Boycott du numérique par des auteurs danois

Clément Solym - 05.09.2011

Edition - Société - piratage - greve - refuspublier


Les deux Danois Leif Davidsen etJussi Adler-Olsen ont décidé que le numérique était bien trop dangereux pour être exploitable, et refusent d’occuper ce nouveau marché. Leurs arguments ? Mettre en exergue le piratage et la fin de l’édition telle qu’ils la connaissent.

 

Les deux auteurs écrivent des romans policiers à succès au Danemark. Le premier est traduit en français chez Gaïa. Leur argument est clair : le livre numérique est beaucoup trop simple à copier, donc personne ne l’achètera, tout le monde le copiera. Cela veut dire que publier numériquement leurs livres serait se ruiner eux-mêmes et mener leur maison d’édition à sa perte.
 

Malheureusement pour eux, le roman policier est un des genres qui semble se vendre le mieux en numérique outre-Atlantique. C’est par exemple le genre de prédilection de John Locke, un des premiers auto-édités millionaires en ebooks vendus (notre actualitté).

 

Le Hollandais volant version Disney.

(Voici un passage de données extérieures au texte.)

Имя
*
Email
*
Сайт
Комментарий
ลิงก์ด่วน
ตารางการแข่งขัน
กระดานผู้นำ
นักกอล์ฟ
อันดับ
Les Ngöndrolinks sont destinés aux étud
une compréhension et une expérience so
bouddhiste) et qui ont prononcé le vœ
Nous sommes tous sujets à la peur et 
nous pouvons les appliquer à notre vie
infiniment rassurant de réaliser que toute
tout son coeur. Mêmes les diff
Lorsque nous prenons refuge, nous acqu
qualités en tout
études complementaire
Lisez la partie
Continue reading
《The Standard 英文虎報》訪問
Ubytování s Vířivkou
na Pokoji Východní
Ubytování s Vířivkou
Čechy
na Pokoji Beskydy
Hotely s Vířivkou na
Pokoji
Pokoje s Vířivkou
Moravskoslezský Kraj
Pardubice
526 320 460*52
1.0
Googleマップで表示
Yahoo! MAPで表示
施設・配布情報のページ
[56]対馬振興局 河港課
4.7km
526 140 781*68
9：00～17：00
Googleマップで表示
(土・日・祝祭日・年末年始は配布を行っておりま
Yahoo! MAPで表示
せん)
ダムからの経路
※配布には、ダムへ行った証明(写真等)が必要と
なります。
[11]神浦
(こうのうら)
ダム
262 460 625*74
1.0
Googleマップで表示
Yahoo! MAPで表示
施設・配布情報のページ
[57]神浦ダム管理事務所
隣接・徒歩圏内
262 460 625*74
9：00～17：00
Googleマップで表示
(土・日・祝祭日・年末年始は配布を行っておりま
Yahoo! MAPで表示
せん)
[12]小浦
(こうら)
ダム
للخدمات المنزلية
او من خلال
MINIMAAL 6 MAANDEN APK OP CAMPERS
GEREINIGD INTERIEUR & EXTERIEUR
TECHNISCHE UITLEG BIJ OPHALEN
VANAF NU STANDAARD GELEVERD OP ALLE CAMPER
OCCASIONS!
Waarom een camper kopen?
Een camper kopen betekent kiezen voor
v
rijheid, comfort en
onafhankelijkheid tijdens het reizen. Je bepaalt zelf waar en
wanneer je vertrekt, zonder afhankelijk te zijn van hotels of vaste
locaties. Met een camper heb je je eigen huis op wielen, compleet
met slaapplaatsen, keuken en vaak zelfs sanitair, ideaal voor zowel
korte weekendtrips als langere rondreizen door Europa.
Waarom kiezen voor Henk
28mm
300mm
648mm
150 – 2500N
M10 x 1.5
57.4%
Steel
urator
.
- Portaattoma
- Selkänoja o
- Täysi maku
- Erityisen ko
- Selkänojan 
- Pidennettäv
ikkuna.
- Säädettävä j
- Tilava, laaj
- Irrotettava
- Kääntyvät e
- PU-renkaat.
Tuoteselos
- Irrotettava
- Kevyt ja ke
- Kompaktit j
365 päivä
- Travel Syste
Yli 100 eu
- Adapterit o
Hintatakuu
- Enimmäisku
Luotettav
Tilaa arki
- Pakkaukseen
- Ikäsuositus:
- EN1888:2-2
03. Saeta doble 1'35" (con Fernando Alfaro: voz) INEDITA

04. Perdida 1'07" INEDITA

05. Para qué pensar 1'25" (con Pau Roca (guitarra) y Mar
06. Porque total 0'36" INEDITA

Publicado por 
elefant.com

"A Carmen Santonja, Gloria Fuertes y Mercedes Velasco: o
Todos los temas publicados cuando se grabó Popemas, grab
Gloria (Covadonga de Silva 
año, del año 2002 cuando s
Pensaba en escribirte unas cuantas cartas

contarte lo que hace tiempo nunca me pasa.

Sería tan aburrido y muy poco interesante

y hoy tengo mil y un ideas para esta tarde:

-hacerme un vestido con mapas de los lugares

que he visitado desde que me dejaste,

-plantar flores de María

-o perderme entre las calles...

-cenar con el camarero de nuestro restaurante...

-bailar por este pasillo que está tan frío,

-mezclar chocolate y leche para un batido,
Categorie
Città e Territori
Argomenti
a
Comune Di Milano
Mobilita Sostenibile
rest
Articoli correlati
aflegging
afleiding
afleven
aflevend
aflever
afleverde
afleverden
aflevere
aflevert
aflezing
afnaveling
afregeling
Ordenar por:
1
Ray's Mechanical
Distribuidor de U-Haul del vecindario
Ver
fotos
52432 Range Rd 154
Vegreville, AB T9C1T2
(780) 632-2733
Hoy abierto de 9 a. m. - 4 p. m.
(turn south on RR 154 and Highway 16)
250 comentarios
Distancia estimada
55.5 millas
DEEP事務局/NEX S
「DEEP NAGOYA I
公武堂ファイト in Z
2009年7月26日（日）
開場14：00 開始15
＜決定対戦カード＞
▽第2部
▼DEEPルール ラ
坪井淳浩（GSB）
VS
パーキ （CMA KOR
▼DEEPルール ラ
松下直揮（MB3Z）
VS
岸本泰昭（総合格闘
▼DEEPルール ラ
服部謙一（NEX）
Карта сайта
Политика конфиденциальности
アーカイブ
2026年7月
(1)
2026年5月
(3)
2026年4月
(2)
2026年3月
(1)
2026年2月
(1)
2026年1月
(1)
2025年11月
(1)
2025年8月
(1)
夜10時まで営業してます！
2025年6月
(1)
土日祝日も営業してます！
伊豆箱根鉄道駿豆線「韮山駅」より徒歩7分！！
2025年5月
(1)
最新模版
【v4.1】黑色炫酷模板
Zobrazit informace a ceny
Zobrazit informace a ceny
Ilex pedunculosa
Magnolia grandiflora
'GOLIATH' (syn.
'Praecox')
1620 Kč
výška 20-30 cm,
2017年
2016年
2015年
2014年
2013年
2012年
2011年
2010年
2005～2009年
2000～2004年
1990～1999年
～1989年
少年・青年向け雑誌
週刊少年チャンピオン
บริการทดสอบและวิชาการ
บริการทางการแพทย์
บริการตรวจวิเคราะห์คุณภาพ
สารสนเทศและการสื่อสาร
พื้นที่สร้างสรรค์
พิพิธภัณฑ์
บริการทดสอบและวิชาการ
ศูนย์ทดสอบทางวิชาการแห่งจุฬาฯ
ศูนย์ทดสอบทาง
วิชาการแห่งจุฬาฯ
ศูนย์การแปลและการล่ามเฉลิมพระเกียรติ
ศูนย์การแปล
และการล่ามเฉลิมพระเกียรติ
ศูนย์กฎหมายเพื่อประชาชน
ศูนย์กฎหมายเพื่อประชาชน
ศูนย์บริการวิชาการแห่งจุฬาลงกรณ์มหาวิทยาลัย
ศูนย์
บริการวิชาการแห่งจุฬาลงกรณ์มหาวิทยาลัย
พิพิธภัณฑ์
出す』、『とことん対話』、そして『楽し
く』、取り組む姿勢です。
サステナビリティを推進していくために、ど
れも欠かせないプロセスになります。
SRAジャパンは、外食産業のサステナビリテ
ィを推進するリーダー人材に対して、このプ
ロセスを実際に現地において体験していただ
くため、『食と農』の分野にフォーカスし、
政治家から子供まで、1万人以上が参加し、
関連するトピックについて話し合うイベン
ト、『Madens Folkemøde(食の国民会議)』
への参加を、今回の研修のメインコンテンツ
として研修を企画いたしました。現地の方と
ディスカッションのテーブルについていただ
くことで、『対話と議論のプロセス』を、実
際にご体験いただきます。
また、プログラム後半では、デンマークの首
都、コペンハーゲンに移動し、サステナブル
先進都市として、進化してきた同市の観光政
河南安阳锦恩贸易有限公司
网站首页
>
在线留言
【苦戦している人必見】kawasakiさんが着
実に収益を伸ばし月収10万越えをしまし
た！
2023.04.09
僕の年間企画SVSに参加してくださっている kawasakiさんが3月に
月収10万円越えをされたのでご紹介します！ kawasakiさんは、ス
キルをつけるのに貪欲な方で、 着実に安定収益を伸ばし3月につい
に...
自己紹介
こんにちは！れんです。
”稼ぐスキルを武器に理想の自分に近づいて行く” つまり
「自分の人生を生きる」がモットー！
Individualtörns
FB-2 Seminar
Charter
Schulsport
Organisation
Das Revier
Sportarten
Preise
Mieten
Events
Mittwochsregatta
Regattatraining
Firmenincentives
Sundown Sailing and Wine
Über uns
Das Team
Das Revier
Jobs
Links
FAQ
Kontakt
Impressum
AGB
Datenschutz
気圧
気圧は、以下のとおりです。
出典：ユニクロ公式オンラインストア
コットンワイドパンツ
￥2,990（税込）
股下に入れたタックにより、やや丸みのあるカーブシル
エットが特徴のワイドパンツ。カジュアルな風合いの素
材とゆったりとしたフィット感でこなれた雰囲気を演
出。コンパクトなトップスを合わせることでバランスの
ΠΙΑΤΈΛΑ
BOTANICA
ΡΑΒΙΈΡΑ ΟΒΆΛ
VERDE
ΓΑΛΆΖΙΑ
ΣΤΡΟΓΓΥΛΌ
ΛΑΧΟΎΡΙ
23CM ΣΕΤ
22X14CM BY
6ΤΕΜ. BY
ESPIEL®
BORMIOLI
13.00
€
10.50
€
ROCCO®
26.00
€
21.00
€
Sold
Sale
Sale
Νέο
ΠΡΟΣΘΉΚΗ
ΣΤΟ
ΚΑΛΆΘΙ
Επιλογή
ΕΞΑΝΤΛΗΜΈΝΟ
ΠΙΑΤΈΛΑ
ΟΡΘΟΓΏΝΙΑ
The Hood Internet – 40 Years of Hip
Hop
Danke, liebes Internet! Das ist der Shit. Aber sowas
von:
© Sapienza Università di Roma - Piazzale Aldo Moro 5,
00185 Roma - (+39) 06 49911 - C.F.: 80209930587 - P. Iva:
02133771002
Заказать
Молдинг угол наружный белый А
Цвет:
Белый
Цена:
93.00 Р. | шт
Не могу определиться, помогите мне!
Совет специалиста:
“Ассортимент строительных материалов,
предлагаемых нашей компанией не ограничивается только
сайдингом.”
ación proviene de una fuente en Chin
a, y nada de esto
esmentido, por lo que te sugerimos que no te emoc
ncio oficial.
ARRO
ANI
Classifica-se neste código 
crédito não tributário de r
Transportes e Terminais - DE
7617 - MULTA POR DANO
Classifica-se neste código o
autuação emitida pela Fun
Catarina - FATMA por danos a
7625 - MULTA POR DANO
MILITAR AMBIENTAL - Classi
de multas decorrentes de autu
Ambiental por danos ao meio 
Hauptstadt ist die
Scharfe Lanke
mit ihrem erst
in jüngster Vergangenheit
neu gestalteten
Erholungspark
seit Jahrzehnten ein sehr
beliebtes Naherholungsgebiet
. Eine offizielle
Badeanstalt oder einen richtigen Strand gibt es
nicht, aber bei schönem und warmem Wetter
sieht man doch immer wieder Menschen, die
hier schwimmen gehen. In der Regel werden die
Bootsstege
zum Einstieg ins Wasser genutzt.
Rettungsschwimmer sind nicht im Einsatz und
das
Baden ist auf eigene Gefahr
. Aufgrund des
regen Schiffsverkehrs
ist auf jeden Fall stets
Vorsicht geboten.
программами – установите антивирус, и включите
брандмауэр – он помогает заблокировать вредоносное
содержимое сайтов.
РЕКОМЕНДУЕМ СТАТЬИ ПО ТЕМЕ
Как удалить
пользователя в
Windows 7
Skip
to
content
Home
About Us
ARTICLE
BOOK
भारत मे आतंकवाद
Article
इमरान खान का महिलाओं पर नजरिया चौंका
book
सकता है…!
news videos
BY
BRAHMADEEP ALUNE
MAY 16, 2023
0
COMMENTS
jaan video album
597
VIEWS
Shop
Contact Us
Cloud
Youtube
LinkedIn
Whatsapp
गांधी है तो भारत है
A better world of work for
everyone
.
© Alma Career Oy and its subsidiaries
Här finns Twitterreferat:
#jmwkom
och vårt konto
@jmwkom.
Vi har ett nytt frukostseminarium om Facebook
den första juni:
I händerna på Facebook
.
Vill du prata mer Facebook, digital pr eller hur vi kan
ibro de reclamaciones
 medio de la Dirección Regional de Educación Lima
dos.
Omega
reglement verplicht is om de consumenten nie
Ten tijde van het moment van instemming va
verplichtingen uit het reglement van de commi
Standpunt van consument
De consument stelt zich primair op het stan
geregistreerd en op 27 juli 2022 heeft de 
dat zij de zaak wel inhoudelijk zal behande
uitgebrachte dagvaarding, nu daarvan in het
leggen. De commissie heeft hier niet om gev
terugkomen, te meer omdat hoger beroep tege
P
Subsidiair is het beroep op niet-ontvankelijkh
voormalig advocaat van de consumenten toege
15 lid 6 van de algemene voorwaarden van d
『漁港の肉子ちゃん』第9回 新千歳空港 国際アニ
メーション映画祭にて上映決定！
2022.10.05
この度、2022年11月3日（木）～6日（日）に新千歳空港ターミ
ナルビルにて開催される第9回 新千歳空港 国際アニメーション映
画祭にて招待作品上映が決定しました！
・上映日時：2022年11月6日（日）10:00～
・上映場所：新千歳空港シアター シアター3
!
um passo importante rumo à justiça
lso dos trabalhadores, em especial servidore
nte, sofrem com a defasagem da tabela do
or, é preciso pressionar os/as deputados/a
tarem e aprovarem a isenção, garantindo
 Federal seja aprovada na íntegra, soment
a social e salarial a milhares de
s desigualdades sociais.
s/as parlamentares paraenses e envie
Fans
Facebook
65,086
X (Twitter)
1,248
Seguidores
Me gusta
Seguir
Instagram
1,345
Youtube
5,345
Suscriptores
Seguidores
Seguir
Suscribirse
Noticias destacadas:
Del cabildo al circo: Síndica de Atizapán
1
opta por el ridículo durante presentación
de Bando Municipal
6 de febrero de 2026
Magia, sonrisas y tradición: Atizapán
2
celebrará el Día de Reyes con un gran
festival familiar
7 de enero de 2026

Tout se transforme.
 

Le blogueur qui rapporte l’information ajoute qu’il a entendu qu’au festival CrimeFest de Bristol, un éditeur proposait aux auteurs inconnus de d’abord les éditer en version numérique, avant de passer à la version papier si l'ebook se vendait bien. Une sorte de réinvention de la chaîne, entre le grand format et le livre de poche...

 

Il est toujours possible de vivre d’une accumulation de petites marges comme le font depuis des lustres les maisons qui éditent des livres bon marché…

 

Danois, ce blogueur a en revanche peur que si les auteurs de son pays réagissent de la sorte, ses compatriotes finiront par plus lire en anglais qu'en danois…
 

Pour l’anecdote, l’histoire de ces auteurs fait penser à cet épisode de South Park où trois adolescents refusent de monter un groupe de musique à cause de tout l’argent que le piratage leur ferait perdre. Ils ne stoppent pas plus le piratage qu’ils ne gagnent de l’argent ce faisant.

Pendant ce temps, un de leurs anciens amis s’est lancé dans le rock chrétien pour gagner sa vie mais sans talent et sans être chrétien. Il gagne très bien sa vie en renouvelant des standards du rock et du jazz, malgré le piratage. Comme quoi même les business models peuvent être inventés par la fiction (notre actualitté).